Mord

Drei Postkarten verraten den Täter

Vor mehr als 20 Jahren wurde Bianca K., sie war gerade 17 Jahre alt, in Heidelberg umgebracht. Doch der Mord an dem Mädchen aus Thüringen bleibt ungesühnt.

Anhand neuer Untersuchungsmethoden konnten die Ermittler jetzt DNA-Spuren ihres Großonkels an der Krawatte nachweisen, mit der die Jugendliche 1991 erwürgt wurde. Doch der Tatverdächtige kann nicht mehr zur Rechenschaft gezogen werden. Er hat sich im Jahr 2000 das Leben genommen.

Die aus Erfurt stammende Auszubildende war im August 1991 von ihrem Arbeitgeber als vermisst gemeldet worden. Bianca K. hatte nach der Wiedervereinigung in Heidelberg eine Ausbildung in einem Luxushotel begonnen und war plötzlich nicht mehr zur Arbeit erschienen. Die französische Polizei entdeckte den Leichnam in der Nähe von Besançon an einer Autobahn. Bereits kurz nach der Vermisstenmeldung hatte die Heidelberger Kriminalpolizei den damals 63-jährigen Großonkel des Opfers in Verdacht, die Tat begangen zu haben. Die Ermittlungen ergaben, dass er bis kurz vor der Tat ein intimes Verhältnis mit der 17-Jährigen hatte. Doch Bianca K. brach die Beziehung ab, nachdem sie in Erfurt einen jungen Mann kennenlernt hatte.

Der damalige Tatverdacht hatte sich laut Staatsanwaltschaft jedoch trotz intensiver Ermittlungen nicht erhärten lassen. Insbesondere sei es nicht gelungen, dem Großonkel die als Tatwerkzeug benutzte Krawatte zuzuordnen.

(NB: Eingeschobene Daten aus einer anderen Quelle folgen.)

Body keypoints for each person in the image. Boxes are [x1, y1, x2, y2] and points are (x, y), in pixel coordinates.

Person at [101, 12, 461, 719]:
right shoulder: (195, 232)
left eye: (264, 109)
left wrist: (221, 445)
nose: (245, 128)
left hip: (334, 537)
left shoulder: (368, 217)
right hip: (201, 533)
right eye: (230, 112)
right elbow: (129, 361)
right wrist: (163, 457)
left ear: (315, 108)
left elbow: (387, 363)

Seit 2004 werden in Heidelberg bei ungelösten Fällen alte Beweismittel mit Methoden der Kriminaltechnik untersucht, die es zum Tatzeitpunkt nicht gab. In diesem Zusammenhang wurden auch die Asservate in dem Mordfall erneut einer Untersuchung unterzogen.

An der Krawatte ließen sich nun DNA-Spuren sicherstellen, die mit einer Wahrscheinlichkeit von eins zu 16 Billiarden dem Großonkel des Mädchens zuzuordnen sind. Als Vergleichsprobe hatten die Ermittler drei Postkarten untersucht, die der Fernfahrer 1983 von seinen Touren aus Frankreich nach Deutschland geschickt hatte. Aus Speichelresten unter den Briefmarken ließ sich die jeweils gleiche DNA isolieren.

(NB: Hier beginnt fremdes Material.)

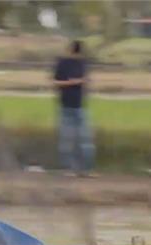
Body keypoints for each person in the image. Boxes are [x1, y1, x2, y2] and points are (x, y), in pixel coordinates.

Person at [52, 40, 96, 177]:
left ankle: (86, 169)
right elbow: (55, 82)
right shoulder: (62, 63)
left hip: (80, 106)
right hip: (65, 106)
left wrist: (85, 82)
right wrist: (71, 82)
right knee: (67, 139)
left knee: (86, 139)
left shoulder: (83, 64)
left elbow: (86, 80)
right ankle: (68, 169)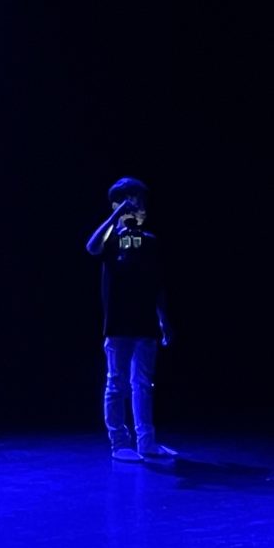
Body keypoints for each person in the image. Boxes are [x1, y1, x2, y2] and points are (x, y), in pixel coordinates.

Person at [85, 178, 176, 463]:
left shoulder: (149, 241)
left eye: (141, 200)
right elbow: (91, 247)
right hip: (118, 323)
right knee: (117, 383)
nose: (140, 205)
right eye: (134, 199)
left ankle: (147, 441)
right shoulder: (110, 239)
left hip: (146, 323)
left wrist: (163, 318)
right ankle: (119, 444)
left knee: (144, 384)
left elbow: (157, 283)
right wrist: (116, 216)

Staatsanwaltschaft und Kriminalpolizei Heidelberg sind nach einer Bewertung der Gesamtumstände der Überzeugung, dass der Großonkel die Jugendliche um den 10. August 1991 herum ermordet hat. Der genaue Tatort konnte nicht mehr herausgefunden werden. Die Ermittlungen sind damit abgeschlossen.

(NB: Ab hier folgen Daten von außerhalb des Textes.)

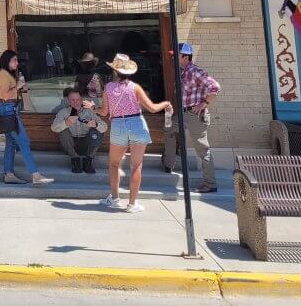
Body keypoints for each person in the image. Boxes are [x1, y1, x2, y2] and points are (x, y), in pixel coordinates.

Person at [96, 53, 172, 214]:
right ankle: (132, 204)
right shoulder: (135, 88)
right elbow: (151, 108)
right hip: (137, 123)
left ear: (115, 71)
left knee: (114, 164)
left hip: (118, 124)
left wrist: (92, 108)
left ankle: (115, 199)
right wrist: (165, 103)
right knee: (136, 166)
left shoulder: (108, 88)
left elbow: (103, 112)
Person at [163, 43, 220, 193]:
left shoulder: (195, 71)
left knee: (203, 150)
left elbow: (215, 87)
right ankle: (169, 162)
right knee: (168, 127)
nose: (173, 57)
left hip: (195, 115)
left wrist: (204, 103)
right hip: (182, 113)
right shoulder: (182, 72)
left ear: (185, 57)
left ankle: (210, 184)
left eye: (176, 55)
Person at [0, 50, 54, 186]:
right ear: (7, 61)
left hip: (9, 110)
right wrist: (18, 85)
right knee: (24, 141)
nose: (17, 62)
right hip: (9, 111)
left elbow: (11, 93)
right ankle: (35, 175)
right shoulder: (3, 74)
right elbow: (5, 95)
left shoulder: (7, 74)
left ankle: (9, 174)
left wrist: (21, 87)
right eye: (14, 60)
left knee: (11, 143)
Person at [51, 87, 107, 174]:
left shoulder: (89, 112)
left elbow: (104, 127)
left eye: (77, 99)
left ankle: (88, 161)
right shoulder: (63, 112)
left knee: (98, 130)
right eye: (72, 100)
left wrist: (95, 124)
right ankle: (75, 160)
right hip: (71, 145)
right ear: (68, 101)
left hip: (86, 144)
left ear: (81, 100)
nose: (75, 102)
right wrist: (66, 123)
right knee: (62, 130)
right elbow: (54, 128)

In den letzten Jahren wurden immer wieder Mordfälle aufgeklärt, die zum Teil Jahrzehnte zurücklagen. Aufsehen erregte im März 2010 der Fall der kleinen Ursula aus Oberbayern. Fast 30 Jahre später wurde der Täter gefasst. Er hatte das Kind in einer Kiste vergraben, um Lösegeld zu erpressen. Das Mädchen erstickte. Das Urteil in dem langwierigen Indizienprozess stützte sich vor allem auf ein Tonbandgerät, das bei den Erpresseranrufen abgespielt wurde.